**Assignment**
At the line containing "All school staff", begin retyping, and continue word for word until the records below run out.

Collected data

==========

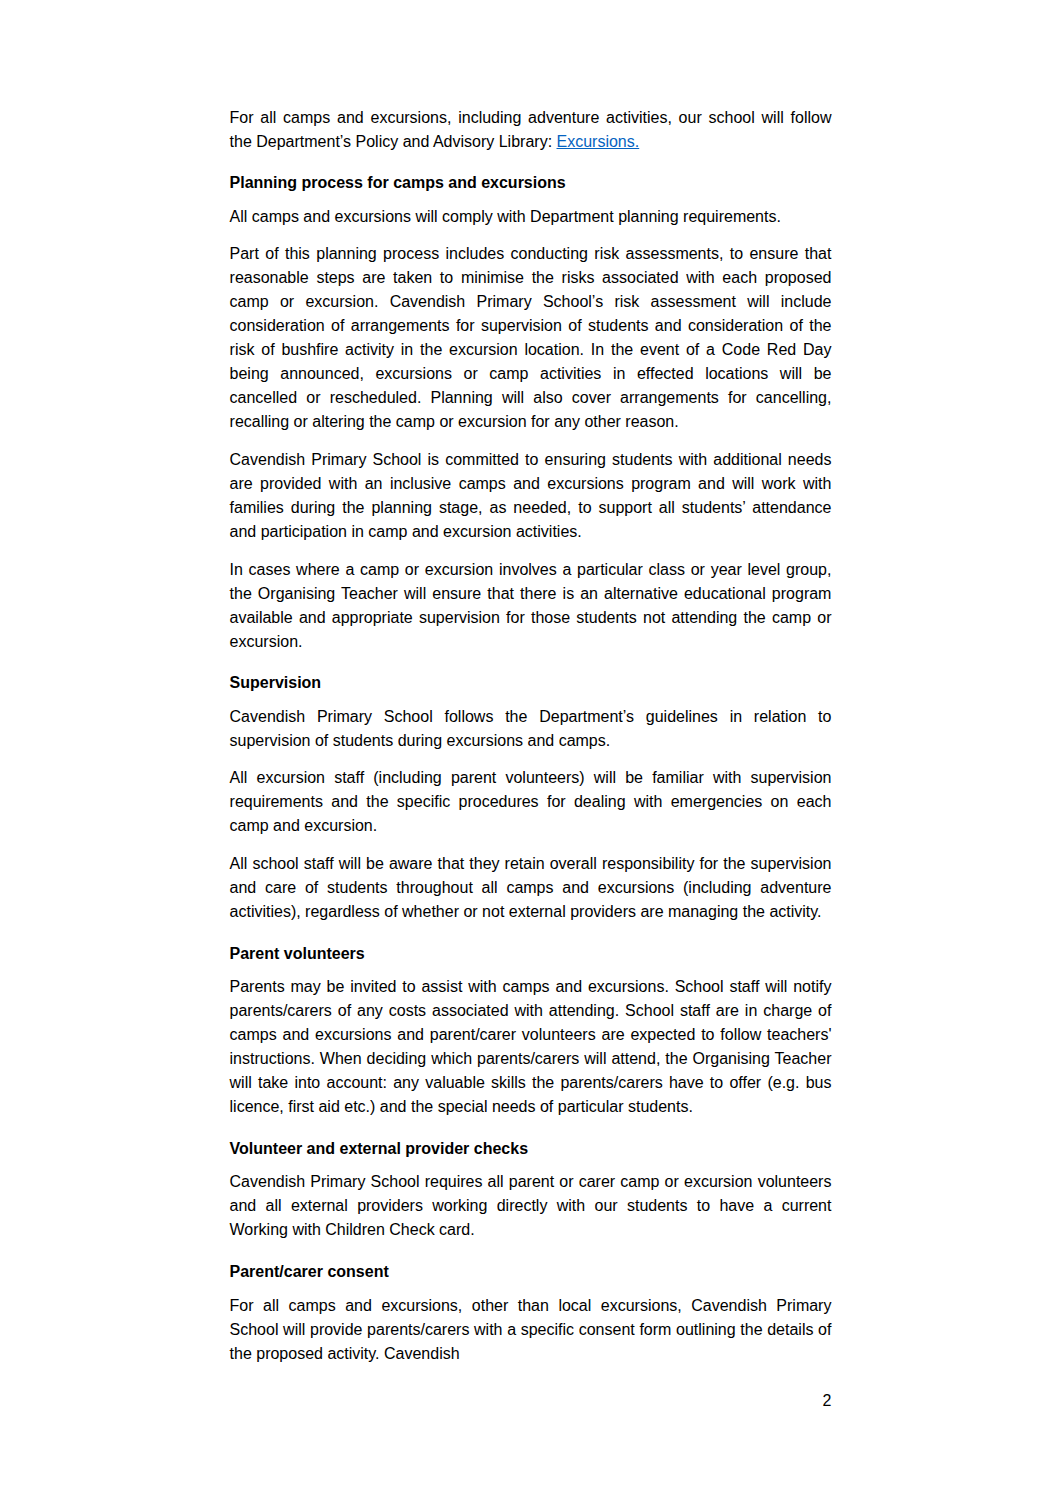For all camps and excursions, including adventure activities, our school will follow the Department’s Policy and Advisory Library: Excursions.
Planning process for camps and excursions
All camps and excursions will comply with Department planning requirements.
Part of this planning process includes conducting risk assessments, to ensure that reasonable steps are taken to minimise the risks associated with each proposed camp or excursion. Cavendish Primary School’s risk assessment will include consideration of arrangements for supervision of students and consideration of the risk of bushfire activity in the excursion location. In the event of a Code Red Day being announced, excursions or camp activities in effected locations will be cancelled or rescheduled. Planning will also cover arrangements for cancelling, recalling or altering the camp or excursion for any other reason.
Cavendish Primary School is committed to ensuring students with additional needs are provided with an inclusive camps and excursions program and will work with families during the planning stage, as needed, to support all students’ attendance and participation in camp and excursion activities.
In cases where a camp or excursion involves a particular class or year level group, the Organising Teacher will ensure that there is an alternative educational program available and appropriate supervision for those students not attending the camp or excursion.
Supervision
Cavendish Primary School follows the Department’s guidelines in relation to supervision of students during excursions and camps.
All excursion staff (including parent volunteers) will be familiar with supervision requirements and the specific procedures for dealing with emergencies on each camp and excursion.
All school staff will be aware that they retain overall responsibility for the supervision and care of students throughout all camps and excursions (including adventure activities), regardless of whether or not external providers are managing the activity.
Parent volunteers
Parents may be invited to assist with camps and excursions. School staff will notify parents/carers of any costs associated with attending. School staff are in charge of camps and excursions and parent/carer volunteers are expected to follow teachers' instructions. When deciding which parents/carers will attend, the Organising Teacher will take into account: any valuable skills the parents/carers have to offer (e.g. bus licence, first aid etc.) and the special needs of particular students.
Volunteer and external provider checks
Cavendish Primary School requires all parent or carer camp or excursion volunteers and all external providers working directly with our students to have a current Working with Children Check card.
Parent/carer consent
For all camps and excursions, other than local excursions, Cavendish Primary School will provide parents/carers with a specific consent form outlining the details of the proposed activity. Cavendish
2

==========

**Answer section**
All school staff will be aware that they retain overall responsibility for the supervision and care of students throughout all camps and excursions (including adventure activities), regardless of whether or not external providers are managing the activity.
Parent volunteers
Parents may be invited to assist with camps and excursions. School staff will notify parents/carers of any costs associated with attending. School staff are in charge of camps and excursions and parent/carer volunteers are expected to follow teachers' instructions. When deciding which parents/carers will attend, the Organising Teacher will take into account: any valuable skills the parents/carers have to offer (e.g. bus licence, first aid etc.) and the special needs of particular students.
Volunteer and external provider checks
Cavendish Primary School requires all parent or carer camp or excursion volunteers and all external providers working directly with our students to have a current Working with Children Check card.
Parent/carer consent
For all camps and excursions, other than local excursions, Cavendish Primary School will provide parents/carers with a specific consent form outlining the details of the proposed activity. Cavendish
2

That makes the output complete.